Seems to be an issue with Alpine, many names are not parsed correctly:

▶ docker run -it python:3.6.9-alpine3.9 /bin/sh
/ # pip3 install guessit
<snip>
Successfully installed babelfish-0.5.5 guessit-3.0.4 python-dateutil-2.8.0 rebulk-2.0.0 six-1.12.0
/ # python3
Python 3.6.9 (default, Jul 13 2019, 15:23:04) 
[GCC 8.3.0] on linux
Type "help", "copyright", "credits" or "license" for more information.
>>> import guessit
>>> guessit.guessit("Last Week S01E02")
MatchesDict([('title', 'Last Week S01E02'), ('type', 'movie')])
baderj commented 5 years ago

I think I found the issue: GuessIt does not work with Rebulk 2. On Rebulk 1.0.1 everything is peachy:

▶  guessit --version                                              
+-------------------------------------------------------+
+                   GuessIt 3.0.4                       +
+-------------------------------------------------------+
+                   Rebulk 1.0.1                        +
+-------------------------------------------------------+
|      Please report any bug or feature request at      |
|     https://github.com/guessit-io/guessit/issues.     |
+-------------------------------------------------------+
▶  guessit "Treme.1x03.Right.Place,.Wrong.Time.HDTV.XviD-NoTV.avi"
For: Treme.1x03.Right.Place,.Wrong.Time.HDTV.XviD-NoTV.avi
GuessIt found: {
    "title": "Treme",
    "season": 1,
    "episode": 3,
    "episode_title": "Right Place, Wrong Time",
    "source": "HDTV",
    "video_codec": "Xvid",
    "release_group": "NoTV",
    "container": "avi",
    "mimetype": "video/x-msvideo",
    "type": "episode"
}

But after upgrading to 2.0.0, guessit fails:

▶ sudo pip3 install rebulk --upgrade
Collecting rebulk
  Downloading https://files.pythonhosted.org/packages/ad/f6/3b27f7399ac8486d86e239e0a44acacfd0e0a3e5903071420c0b0cf8b465/rebulk-2.0.0.tar.gz (257kB)
    100% |████████████████████████████████| 266kB 2.1MB/s 
Requirement already up-to-date: six in /home/xxx/.local/lib/python3.6/site-packages (from rebulk)
Installing collected packages: rebulk
  Found existing installation: rebulk 1.0.1
    Uninstalling rebulk-1.0.1:
      Successfully uninstalled rebulk-1.0.1
  Running setup.py install for rebulk ... done
Successfully installed rebulk-2.0.0

▶ guessit --version                 
+-------------------------------------------------------+
+                   GuessIt 3.0.4                       +
+-------------------------------------------------------+
+                   Rebulk 2.0.0                        +
+-------------------------------------------------------+
|      Please report any bug or feature request at      |
|     https://github.com/guessit-io/guessit/issues.     |
+-------------------------------------------------------+

▶ guessit "Treme.1x03.Right.Place,.Wrong.Time.HDTV.XviD-NoTV.avi"
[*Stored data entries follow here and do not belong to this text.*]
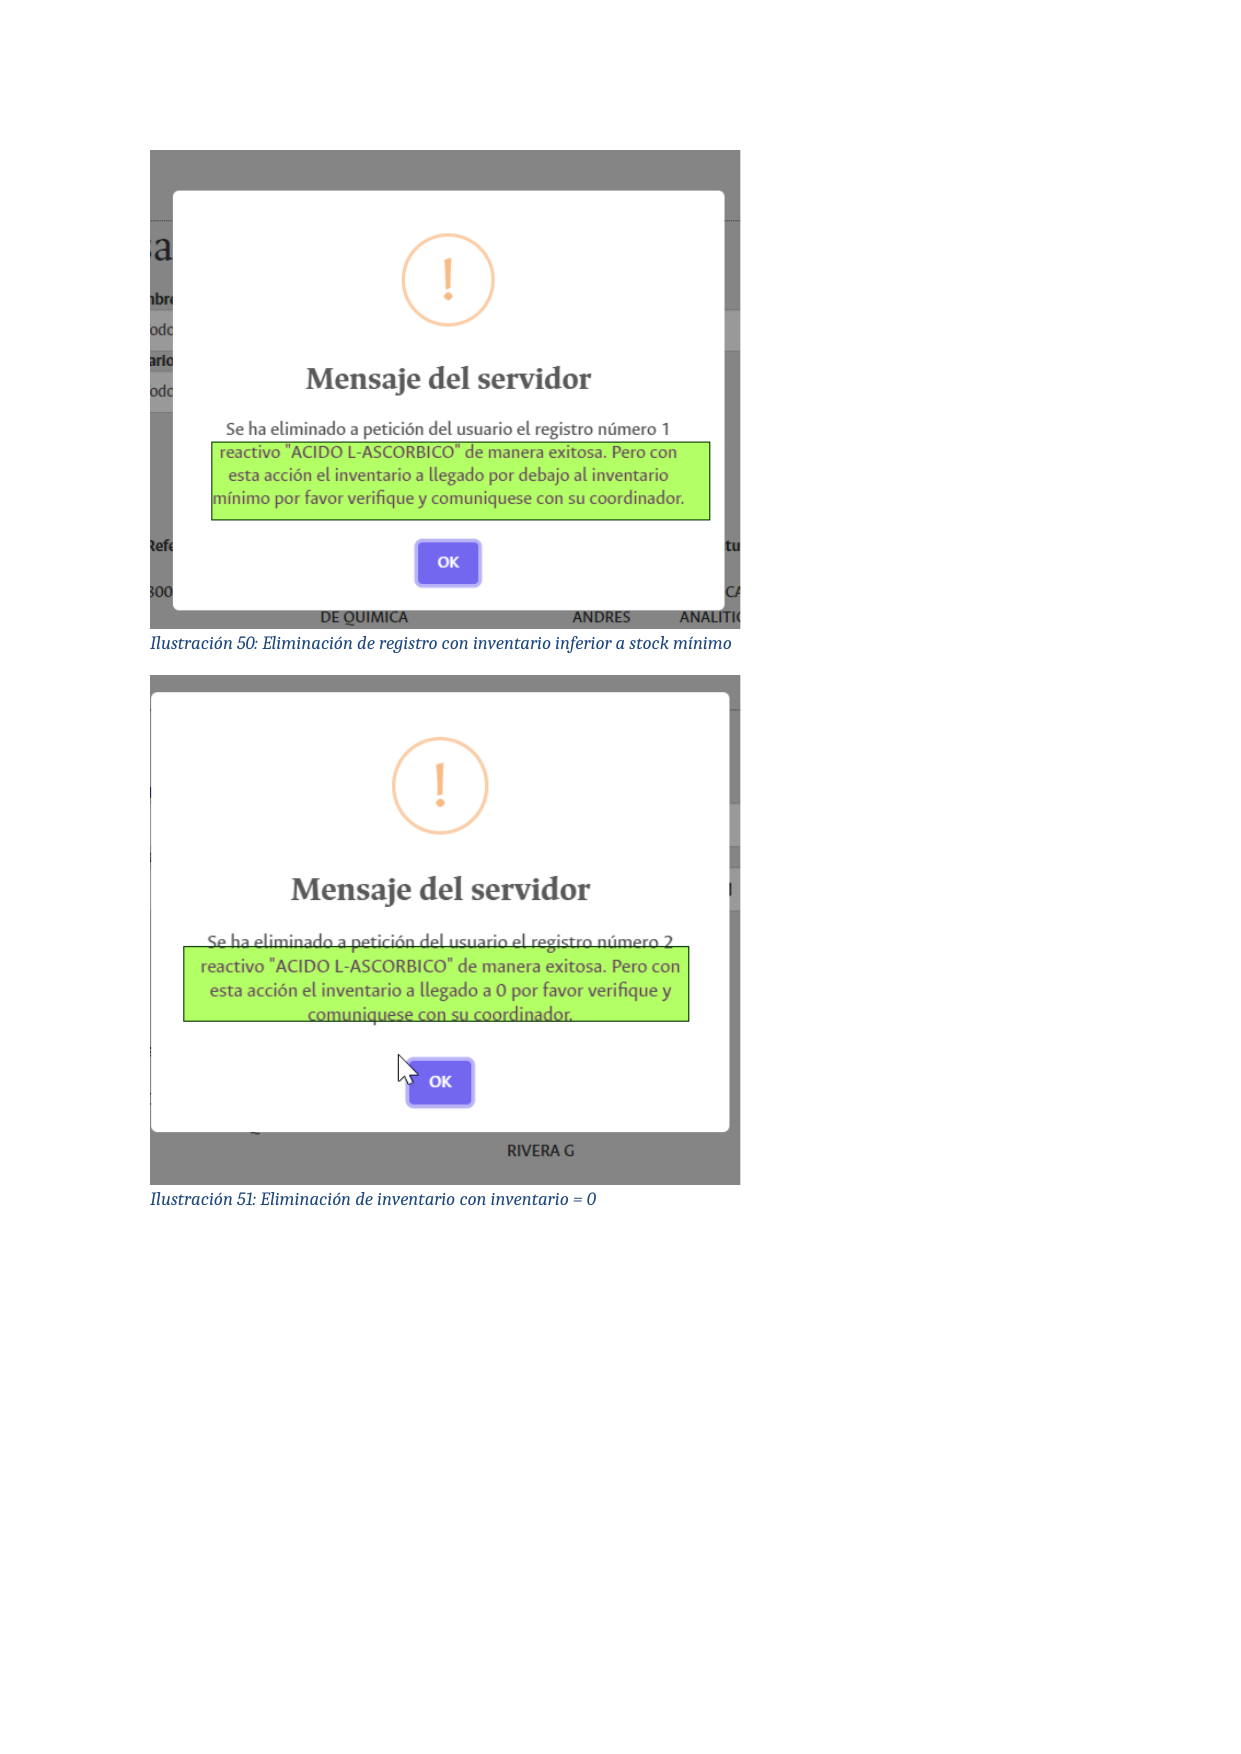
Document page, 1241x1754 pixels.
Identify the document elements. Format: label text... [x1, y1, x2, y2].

picture [150, 675, 741, 1185]
text Ilustración 50: Eliminación de registro con inventario inferior a stock mínimo [150, 633, 1090, 654]
text Ilustración 51: Eliminación de inventario con inventario = 0 [150, 1188, 1090, 1210]
picture [150, 150, 741, 629]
For: Treme.1x03.Right.Place,.Wrong.Time.HDTV.XviD-NoTV.avi
GuessIt found: {
    "title": "Treme 1x03 Right Place, Wrong Time",
    "source": "HDTV",
    "video_codec": "Xvid",
    "release_group": "NoTV",
    "container": "avi",
    "mimetype": "video/x-msvideo",
    "type": "movie"
}
Toilal commented 5 years ago

I need to release guessit 3.0.5 with Rebulk version locked to <2.

Toilal commented 5 years ago

Should be fixed with 3.0.5 release